就在罗森特夫人内心尖叫简直想要报警之际,薇拉这会儿倒是后知后觉感觉出不对反应过来了——要是罗森特夫人以为她和亚瑟已经有了什么实质关系心生鄙视,可就不利于她这段时间的潜伏了,于是立刻补充,同时表现出哀婉之色对镜摸了摸脸:
“只可惜他总是自觉没钱年纪大,一直以来都躲着我……像这次就是,要不是您说起,我都没机会知道这件事也有他参与呢。
罗森特夫人:“……”
听了这个,她才大松口气:那还行,算那男的还有点自知之明。
与此同时她也想到一种可能,于是顺势提问:“薇拉,你……是不是之前从来没去过学校?”
薇拉短暂默了一下:这叫哪门子话,就算上辈子自己还没活到高考人就无了,可九年义务教育还是有顺利完成的……当然话不能这么说,于是点头:
“是的,我眼睛不好,之前几乎从未离开过家,所以知识都是我父亲亲自教我,他什么都懂一些。”

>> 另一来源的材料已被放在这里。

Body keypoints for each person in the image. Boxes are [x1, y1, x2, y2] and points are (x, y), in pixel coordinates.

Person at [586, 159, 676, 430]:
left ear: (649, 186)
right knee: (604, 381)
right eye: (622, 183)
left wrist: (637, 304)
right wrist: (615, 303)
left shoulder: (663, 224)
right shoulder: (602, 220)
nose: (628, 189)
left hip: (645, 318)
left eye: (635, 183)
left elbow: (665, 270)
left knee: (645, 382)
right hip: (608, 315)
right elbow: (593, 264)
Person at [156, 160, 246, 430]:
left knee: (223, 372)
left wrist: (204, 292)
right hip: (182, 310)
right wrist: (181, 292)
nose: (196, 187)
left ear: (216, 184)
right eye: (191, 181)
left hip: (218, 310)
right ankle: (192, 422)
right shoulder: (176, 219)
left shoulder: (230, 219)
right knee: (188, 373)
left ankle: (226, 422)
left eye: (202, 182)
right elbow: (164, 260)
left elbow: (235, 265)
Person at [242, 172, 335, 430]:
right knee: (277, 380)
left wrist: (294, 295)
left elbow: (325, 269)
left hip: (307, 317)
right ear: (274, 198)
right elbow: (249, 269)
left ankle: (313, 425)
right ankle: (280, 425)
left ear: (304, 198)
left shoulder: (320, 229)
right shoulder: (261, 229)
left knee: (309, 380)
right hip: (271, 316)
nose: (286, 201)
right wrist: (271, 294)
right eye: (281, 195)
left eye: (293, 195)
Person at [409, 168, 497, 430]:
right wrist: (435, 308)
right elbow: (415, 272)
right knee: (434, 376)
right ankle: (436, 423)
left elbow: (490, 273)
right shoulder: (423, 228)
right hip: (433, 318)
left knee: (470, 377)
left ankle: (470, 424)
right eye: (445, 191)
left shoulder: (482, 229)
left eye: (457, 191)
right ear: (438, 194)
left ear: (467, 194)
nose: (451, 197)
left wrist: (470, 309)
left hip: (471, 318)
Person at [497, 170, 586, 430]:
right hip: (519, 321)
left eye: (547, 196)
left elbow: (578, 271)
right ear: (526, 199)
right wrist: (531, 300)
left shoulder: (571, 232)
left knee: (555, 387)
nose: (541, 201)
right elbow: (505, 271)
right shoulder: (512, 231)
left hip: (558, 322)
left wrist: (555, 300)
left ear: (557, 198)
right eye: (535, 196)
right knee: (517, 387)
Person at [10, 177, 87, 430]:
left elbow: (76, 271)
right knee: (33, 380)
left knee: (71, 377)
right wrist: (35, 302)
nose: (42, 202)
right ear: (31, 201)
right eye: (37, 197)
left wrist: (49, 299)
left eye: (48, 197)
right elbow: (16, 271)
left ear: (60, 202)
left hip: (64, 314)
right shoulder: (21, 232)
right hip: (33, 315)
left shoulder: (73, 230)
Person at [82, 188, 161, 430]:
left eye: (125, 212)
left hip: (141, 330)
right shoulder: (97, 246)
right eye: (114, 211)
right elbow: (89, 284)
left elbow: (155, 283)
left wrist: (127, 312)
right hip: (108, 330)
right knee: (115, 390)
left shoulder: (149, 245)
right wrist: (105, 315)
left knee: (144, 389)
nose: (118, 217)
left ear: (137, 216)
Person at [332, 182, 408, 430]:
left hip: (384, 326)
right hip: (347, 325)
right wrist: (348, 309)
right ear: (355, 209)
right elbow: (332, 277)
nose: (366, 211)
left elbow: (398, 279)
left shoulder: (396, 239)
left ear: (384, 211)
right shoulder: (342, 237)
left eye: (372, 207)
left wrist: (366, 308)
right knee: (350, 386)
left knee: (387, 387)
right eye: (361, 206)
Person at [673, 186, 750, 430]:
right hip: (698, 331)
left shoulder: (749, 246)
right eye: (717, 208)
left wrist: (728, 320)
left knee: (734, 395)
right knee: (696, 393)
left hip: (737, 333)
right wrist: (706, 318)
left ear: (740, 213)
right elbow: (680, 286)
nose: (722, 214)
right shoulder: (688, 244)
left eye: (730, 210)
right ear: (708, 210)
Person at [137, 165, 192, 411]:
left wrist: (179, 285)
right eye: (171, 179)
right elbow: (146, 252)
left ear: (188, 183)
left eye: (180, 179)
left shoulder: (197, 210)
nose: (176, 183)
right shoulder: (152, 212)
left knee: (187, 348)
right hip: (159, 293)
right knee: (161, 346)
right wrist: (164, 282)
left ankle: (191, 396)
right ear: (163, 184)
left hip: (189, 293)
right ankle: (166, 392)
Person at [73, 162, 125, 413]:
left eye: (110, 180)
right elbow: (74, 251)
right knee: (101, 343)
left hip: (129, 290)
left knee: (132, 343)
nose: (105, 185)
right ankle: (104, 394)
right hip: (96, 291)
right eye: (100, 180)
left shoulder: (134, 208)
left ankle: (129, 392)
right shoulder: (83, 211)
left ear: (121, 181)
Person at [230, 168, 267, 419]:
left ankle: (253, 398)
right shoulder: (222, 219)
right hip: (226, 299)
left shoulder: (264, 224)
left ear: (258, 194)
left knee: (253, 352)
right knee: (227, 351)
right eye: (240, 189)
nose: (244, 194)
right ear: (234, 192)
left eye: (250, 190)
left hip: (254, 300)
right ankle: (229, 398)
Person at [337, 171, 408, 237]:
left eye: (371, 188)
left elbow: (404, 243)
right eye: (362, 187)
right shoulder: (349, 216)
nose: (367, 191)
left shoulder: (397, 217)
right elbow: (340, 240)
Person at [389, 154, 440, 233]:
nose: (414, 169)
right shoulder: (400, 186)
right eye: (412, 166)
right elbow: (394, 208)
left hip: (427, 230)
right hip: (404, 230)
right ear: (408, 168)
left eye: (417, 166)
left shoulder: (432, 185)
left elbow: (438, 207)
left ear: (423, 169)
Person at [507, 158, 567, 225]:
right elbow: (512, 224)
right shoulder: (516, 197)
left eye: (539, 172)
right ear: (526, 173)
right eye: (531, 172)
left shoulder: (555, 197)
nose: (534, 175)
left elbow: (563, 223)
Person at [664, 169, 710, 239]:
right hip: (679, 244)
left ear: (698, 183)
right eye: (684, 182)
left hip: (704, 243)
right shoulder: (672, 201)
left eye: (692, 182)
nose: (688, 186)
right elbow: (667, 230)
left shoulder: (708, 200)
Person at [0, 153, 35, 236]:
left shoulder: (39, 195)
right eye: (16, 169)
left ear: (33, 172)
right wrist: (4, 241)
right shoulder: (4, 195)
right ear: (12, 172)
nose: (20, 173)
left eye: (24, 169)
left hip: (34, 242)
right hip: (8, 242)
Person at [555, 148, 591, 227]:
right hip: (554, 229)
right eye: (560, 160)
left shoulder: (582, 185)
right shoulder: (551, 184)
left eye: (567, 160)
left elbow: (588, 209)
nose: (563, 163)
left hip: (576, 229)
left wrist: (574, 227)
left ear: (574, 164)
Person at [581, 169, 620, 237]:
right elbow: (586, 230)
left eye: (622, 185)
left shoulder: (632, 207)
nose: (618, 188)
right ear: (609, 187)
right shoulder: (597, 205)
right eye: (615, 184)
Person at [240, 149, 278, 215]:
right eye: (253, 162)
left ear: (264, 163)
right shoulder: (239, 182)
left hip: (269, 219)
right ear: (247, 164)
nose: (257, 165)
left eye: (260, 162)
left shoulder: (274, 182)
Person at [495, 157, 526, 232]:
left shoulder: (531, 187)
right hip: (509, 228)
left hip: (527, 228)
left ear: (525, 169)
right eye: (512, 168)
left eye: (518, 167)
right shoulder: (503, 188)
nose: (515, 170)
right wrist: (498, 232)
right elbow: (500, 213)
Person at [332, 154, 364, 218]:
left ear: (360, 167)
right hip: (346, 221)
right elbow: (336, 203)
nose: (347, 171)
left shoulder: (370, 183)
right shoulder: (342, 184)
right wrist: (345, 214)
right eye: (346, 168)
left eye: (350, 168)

以何西阿扮演文化人的演技,罗森特夫人毫无障碍就接受了“一个哈金斯先生能顶n个学校各科老师”的设定,况且在薇拉进家门的数个小时接触下来,她也在之前介绍艾米丽的大书架那时观察试探过,亲自验明了这孩子绝非鱼目混珠,而是货真价实接受过长期悉心教育:不管多晦涩的书本,她完全没有不认识的单词(穿越者自带语言包),且阅读速度非同凡响,一目十行(应试教育练出来的),甚至她还看得懂几何图形和化学方程式(虽然仅初中水平,但艾米丽书架上的书也只有入门难度,压力不大)……

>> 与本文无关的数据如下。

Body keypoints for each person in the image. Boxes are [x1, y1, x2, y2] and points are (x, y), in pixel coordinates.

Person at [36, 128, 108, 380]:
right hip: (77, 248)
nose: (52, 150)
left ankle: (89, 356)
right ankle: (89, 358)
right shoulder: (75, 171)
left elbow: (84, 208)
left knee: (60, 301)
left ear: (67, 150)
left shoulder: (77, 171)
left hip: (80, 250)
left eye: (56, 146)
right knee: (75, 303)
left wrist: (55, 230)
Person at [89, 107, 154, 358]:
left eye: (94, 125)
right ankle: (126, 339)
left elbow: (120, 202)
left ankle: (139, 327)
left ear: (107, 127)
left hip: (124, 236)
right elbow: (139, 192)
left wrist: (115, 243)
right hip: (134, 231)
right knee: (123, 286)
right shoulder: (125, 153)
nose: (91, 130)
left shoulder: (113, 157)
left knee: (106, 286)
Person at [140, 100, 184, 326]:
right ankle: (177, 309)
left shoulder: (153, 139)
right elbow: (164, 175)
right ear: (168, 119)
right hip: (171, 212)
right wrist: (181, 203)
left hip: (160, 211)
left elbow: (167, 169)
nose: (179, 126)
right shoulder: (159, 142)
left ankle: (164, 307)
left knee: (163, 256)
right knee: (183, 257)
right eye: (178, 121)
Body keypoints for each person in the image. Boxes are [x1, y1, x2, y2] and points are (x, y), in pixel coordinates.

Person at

只除了这身仪态举止略显生涩稚嫩(唯一短板,只在勃朗特那学了两周),比起从小浸淫更像是短期急训速成的,但也不是说不过去——十有八九是原本的哈金斯先生深知所谓贵族后裔也是说没落就没落,吸取了先辈教训的他因此成为一个思想开明先进的人,本是想将女儿培养侧重在知识素养方面而非养一个大脑空空花瓶淑女,直到得知自己命不久矣无法再保护她,才不得不迎合俗世观念紧急让她学了些上流背景女性必备的礼仪,好将她顺利送入新的家庭。

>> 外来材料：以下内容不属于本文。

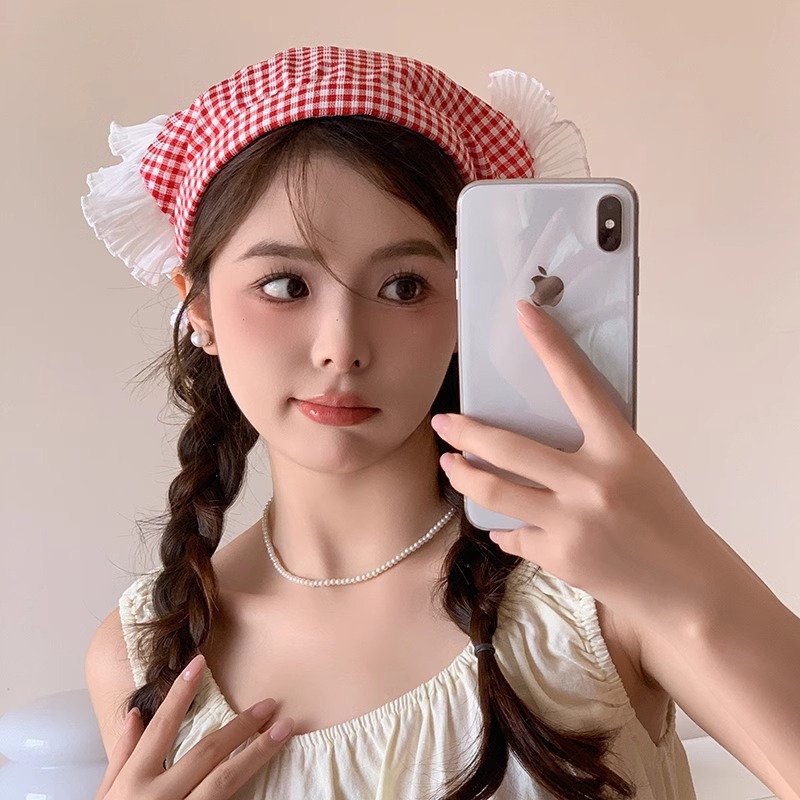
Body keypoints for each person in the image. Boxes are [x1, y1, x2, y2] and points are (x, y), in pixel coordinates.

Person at [80, 46, 799, 800]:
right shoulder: (142, 652)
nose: (341, 348)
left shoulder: (593, 586)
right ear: (198, 308)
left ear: (467, 303)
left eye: (404, 286)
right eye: (285, 284)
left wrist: (688, 575)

以及!最重要的——果然如此!没上过学意味着没有过同龄社交,更没见过年龄相仿的中产及以上家庭出来的体面年轻男孩,实在没得挑了才会对个老男人春心萌动吧!
罗森特夫人忽然放下梳子起身,表情严肃:“我明白了,早点睡吧孩子,晚安。”
薇拉:……?
她有点莫名其妙看着对方前一刻还好似准备跟她聊个半宿、这会又突然一阵风似的离去的背影,而一切都想明白了的罗森特夫人简直心头翻滚着前所未有的责任感,脚步哒哒飞快——她现在就要给圣丹尼斯最好的中学打电话!
一定要让这孩子正常上学,和同龄人建立起自己的社交圈,哪怕真要谈恋爱……那也得是和体面人家门当户对的男孩,学会分辨什么是一时鬼迷心窍什么是终生托付——到时候自然就把那个老得能当她爹的男人忘了!